The Ghanaian experience also teaches African countries about the need to invest in progressive clauses such as the running mate to smoothly resolve a problem of succession in an event of a vacancy in the office of president.

Article 60 (6) of the current Constitution of Ghana states that: "Whenever the President dies, resigns or is removed from office, the Vice-President shall assume office as President for the unexpired term of office of the President with effect from the date of the death, resignation or removal of the President".

Thanks to this article, John Dramani Mahama, who until Mills's death was Republican vice-president, was smoothly sworn in as his successor within hours of his predecessor's death, taking the presidential oath at an emergency parliamentary session.

Ghana avoided a costly presidential by-election, saving huge resources in the process, and avoiding the divisive consequences of uncertain succession procedures.

Countries like Zambia, which are making their national constitutions, should note the importance of the principle of a running mate in a constitutional democracy.

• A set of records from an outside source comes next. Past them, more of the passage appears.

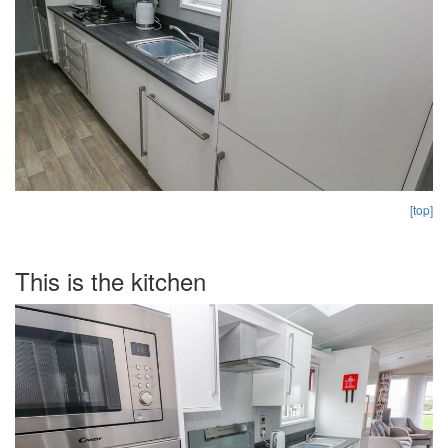
[top]
This is the kitchen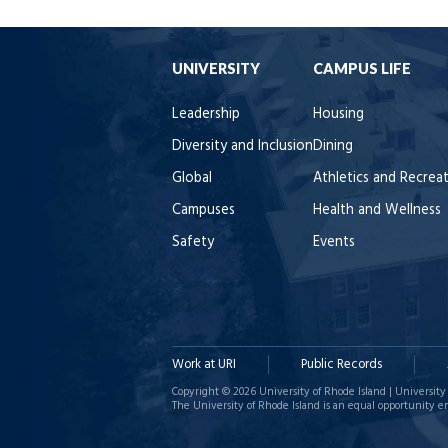
UNIVERSITY
CAMPUS LIFE
Leadership
Housing
Diversity and Inclusion
Dining
Global
Athletics and Recrea
Campuses
Health and Wellness
Safety
Events
Work at URI
Public Records
Copyright © 2026 University of Rhode Island | University 
The University of Rhode Island is an equal opportunity e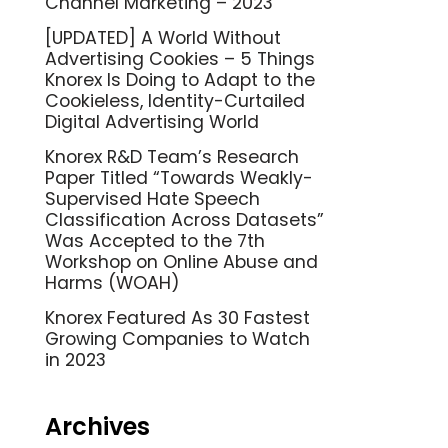
Channel Marketing – 2023
[UPDATED] A World Without
Advertising Cookies – 5 Things
Knorex Is Doing to Adapt to the
Cookieless, Identity-Curtailed
Digital Advertising World
Knorex R&D Team’s Research
Paper Titled “Towards Weakly-
Supervised Hate Speech
Classification Across Datasets”
Was Accepted to the 7th
Workshop on Online Abuse and
Harms (WOAH)
Knorex Featured As 30 Fastest
Growing Companies to Watch
in 2023
Archives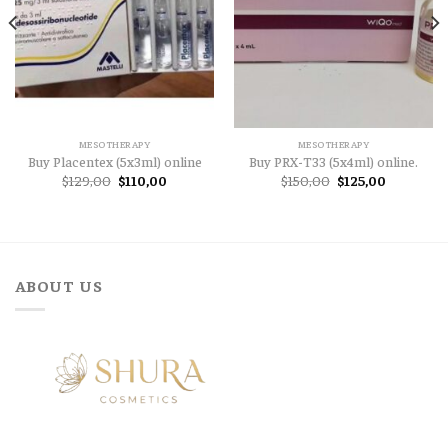
MESOTHERAPY
MESOTHERAPY
Buy Placentex (5x3ml) online
Buy PRX-T33 (5x4ml) online.
Original
Current
Original
Current
$
129,00
$
110,00
$
150,00
$
125,00
price
price
price
price
was:
is:
was:
is:
$129,00.
$110,00.
$150,00.
$125,00.
ABOUT US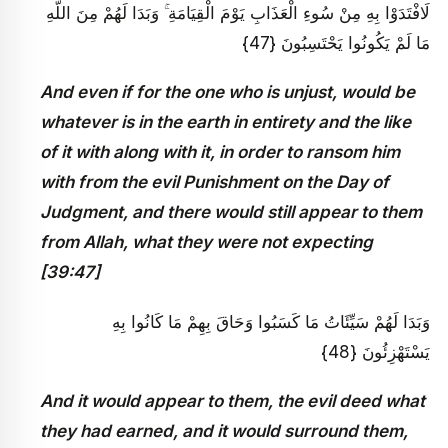
لَافْتَدَوْا بِهِ مِنْ سُوءِ الْعَذَابِ يَوْمَ الْقِيَامَةِ ۚ وَبَدَا لَهُمْ مِنَ اللَّهِ
مَا لَمْ يَكُونُوا يَحْتَسِبُونَ {47}
And even if for the one who is unjust, would be
whatever is in the earth in entirety and the like
of it with along with it, in order to ransom him
with from the evil Punishment on the Day of
Judgment, and there would still appear to them
from Allah, what they were not expecting
[39:47]
وَبَدَا لَهُمْ سَيِّئَاتُ مَا كَسَبُوا وَحَاقَ بِهِمْ مَا كَانُوا بِهِ
يَسْتَهْزِئُونَ {48}
And it would appear to them, the evil deed what
they had earned, and it would surround them,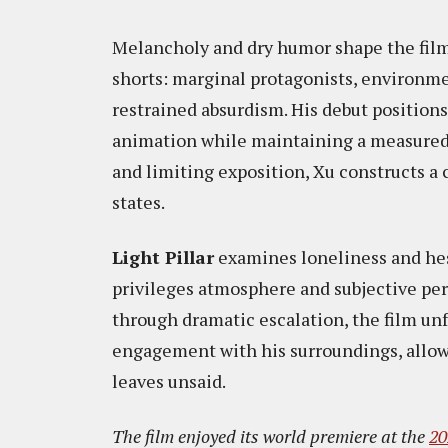
Melancholy and dry humor shape the film’
shorts: marginal protagonists, environme
restrained absurdism. His debut positio
animation while maintaining a measured
and limiting exposition, Xu constructs a 
states.
Light Pillar
examines loneliness and hesi
privileges atmosphere and subjective per
through dramatic escalation, the film un
engagement with his surroundings, allowi
leaves unsaid.
The film enjoyed its world premiere at the
20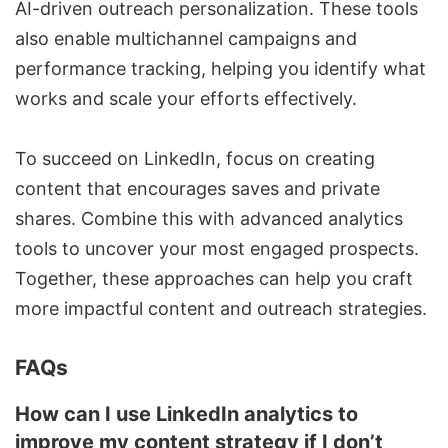
AI-driven outreach personalization. These tools
also enable multichannel campaigns and
performance tracking, helping you identify what
works and scale your efforts effectively.
To succeed on LinkedIn, focus on creating
content that encourages saves and private
shares. Combine this with advanced analytics
tools to uncover your most engaged prospects.
Together, these approaches can help you craft
more impactful content and outreach strategies.
FAQs
How can I use LinkedIn analytics to
improve my content strategy if I don’t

Another minor but significant lesson is the need for African governments and countries to invest in the improvement health care and institutions. It is fascinating that most African leaders have died outside the continent - in Europe, Middle East or Asia - while those who have returned alive like Mills have usually not lived long after their return.

This means that the capacity for health care is still grossly limited across the continent, something that should be a cause for grave concern for any wise leader.

Many decades after independence, shouldn't African countries be self-sufficient in providing first class and quality primary health care to its citizens, including its leaders? When it suits them, we often hear the rouble-rousing rhetoric about sovereignty from many African leaders.

But is it not Level A security risk for a Head of State to be in non-sovereign hands for her or his health care? Does this vulnerability suggest that African independence for now is only on paper; only a historical reminder of what the continent ought to be? When will Africa learn to learn?